Os organizadores da Festa do Bonfim deste ano afirmam que o cortejo de ontem bateu recorde de público, embora não tenham o número exato de participantes. No início da manhã, o reitor da basílica, o padre Edson Menezes da Silva, tinha a expectativa de reunir mais de 2 milhões de pessoas, praticamente o público dos circuitos do Carnaval. 

Devido à movimentação, a igreja do Bonfim, na Colina Sagrada, foi cercada com um gradil. Diferente dos anos anteriores, os devotos não puderam acompanhar de perto a tradicional lavagem do adro.

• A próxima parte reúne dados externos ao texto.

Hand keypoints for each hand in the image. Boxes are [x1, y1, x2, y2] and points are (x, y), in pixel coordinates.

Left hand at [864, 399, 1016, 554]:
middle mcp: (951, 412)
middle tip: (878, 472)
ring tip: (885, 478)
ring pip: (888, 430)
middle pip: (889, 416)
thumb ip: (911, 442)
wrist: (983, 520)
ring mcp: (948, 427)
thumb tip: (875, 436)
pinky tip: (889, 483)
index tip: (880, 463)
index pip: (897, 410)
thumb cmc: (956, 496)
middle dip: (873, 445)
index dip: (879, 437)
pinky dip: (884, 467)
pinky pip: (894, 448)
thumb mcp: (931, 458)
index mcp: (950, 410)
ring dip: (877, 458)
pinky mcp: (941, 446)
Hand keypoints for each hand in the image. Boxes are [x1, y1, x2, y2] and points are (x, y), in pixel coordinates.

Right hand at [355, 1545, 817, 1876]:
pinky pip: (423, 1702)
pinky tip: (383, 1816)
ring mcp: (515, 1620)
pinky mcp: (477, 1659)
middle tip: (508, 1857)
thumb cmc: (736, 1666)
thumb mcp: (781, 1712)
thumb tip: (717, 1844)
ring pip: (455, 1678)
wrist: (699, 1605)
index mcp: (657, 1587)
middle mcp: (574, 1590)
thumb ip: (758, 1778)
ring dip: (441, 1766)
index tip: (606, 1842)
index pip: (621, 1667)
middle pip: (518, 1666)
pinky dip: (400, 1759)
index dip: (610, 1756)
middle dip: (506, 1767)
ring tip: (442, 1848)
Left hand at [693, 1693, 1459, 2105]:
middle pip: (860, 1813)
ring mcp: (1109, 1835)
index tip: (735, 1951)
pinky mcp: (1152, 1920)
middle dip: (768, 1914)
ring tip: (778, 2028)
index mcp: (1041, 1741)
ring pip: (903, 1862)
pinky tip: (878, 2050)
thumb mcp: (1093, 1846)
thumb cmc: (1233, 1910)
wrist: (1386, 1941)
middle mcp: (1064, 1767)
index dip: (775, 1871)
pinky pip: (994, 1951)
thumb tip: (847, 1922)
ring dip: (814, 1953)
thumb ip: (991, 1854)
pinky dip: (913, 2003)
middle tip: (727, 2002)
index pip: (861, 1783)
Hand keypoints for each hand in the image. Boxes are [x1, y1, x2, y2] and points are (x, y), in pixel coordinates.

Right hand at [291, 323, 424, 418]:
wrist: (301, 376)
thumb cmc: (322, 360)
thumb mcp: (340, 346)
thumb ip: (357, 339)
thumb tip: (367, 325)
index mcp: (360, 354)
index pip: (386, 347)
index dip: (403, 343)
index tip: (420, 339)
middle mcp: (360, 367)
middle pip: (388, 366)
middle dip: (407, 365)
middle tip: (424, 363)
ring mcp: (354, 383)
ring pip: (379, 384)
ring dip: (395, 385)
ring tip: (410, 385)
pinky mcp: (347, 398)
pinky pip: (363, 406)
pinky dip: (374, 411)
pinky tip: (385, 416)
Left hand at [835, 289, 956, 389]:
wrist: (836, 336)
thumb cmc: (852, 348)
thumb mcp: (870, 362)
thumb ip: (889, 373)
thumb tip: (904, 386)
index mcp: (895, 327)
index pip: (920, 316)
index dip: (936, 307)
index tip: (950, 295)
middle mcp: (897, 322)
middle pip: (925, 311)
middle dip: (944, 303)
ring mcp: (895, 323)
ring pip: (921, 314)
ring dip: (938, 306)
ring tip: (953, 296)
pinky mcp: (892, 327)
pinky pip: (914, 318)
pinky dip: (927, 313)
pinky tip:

Apenas uma das laterais da entrada principal foi liberada para que os fiéis pudessem amarrar as fitinhas e fazer pedidos. Sem poder se aproximar, muitos se encostaram na grade, coberta com um pano branco, para fazer suas orações. Policiais ficaram nas escadarias do templo para evitar que as pessoas se aproximassem do espaço.

O reitor explicou que isso aconteceu para manter a organização do evento. Desta forma, todas as pessoas poderiam ver a cerimônia, uma vez que dentro do adro quem está fora não consegue acompanhar a festa com detalhes. 

“Estou vendo manifestação bonita das pessoas, sorriso estampado no rosto de cada uma. Felizes, com sentimento profundo de gratidão ao Senhor do Bonfim. Estávamos com saudade”, disse o padre. 

Festa segue até domingo, veja programação: 

Sexta-feira (13/01):

19h: Oitava noite da novena
Subtema: Glória a Ti, amado Jesus, Senhor do Bonfim, videira verdadeira. (Jo 15, 1-12)
Pregador: Dom Valter Magno de Carvalho, bispo auxiliar da Arquidiocese de São Salvador da Bahia
Convidados: Santuário Santa Dulce dos Pobres

Sábado (14/01):

19h: Nona noite da novena
Subtema: Glória a Ti, amado Jesus, Senhor do Bonfim, nosso mestre e Senhor. (Jo 13, 12-20)
Pregador: Padre Gilson Magno dos Santos, Capelão da Capela de Nossa Senhora da Vitória – Canela
Convidados: Paróquia Nossa Senhora da Penha de França

Domingo (15/01):

5h: Alvorada
5h, 6h, 07h30, 9h e 15h: Santa Missa
10h30: Santa Missa Solene presidida por Dom Sérgio da Rocha, Cardeal Arcebispo Metropolitano da Arquidiocese de São Salvador da Bahia.
No final da Celebração Eucarística, Dom Sérgio dará a Benção Apostólica com Indulgência Plenária.
16h: Procissão dos Três Pedidos
Local de saída: Igreja Nossa Senhora dos Mares (Largo dos Mares)
Chegando na Colina Sagrada, os fiéis serão convidados a dar três voltas em torno da Basílica Santuário Nosso Senhor do Bonfim, fazendo três pedidos. O momento será finalizado com a bênção do Santíssimo Sacramento e queima de fogos de artifício.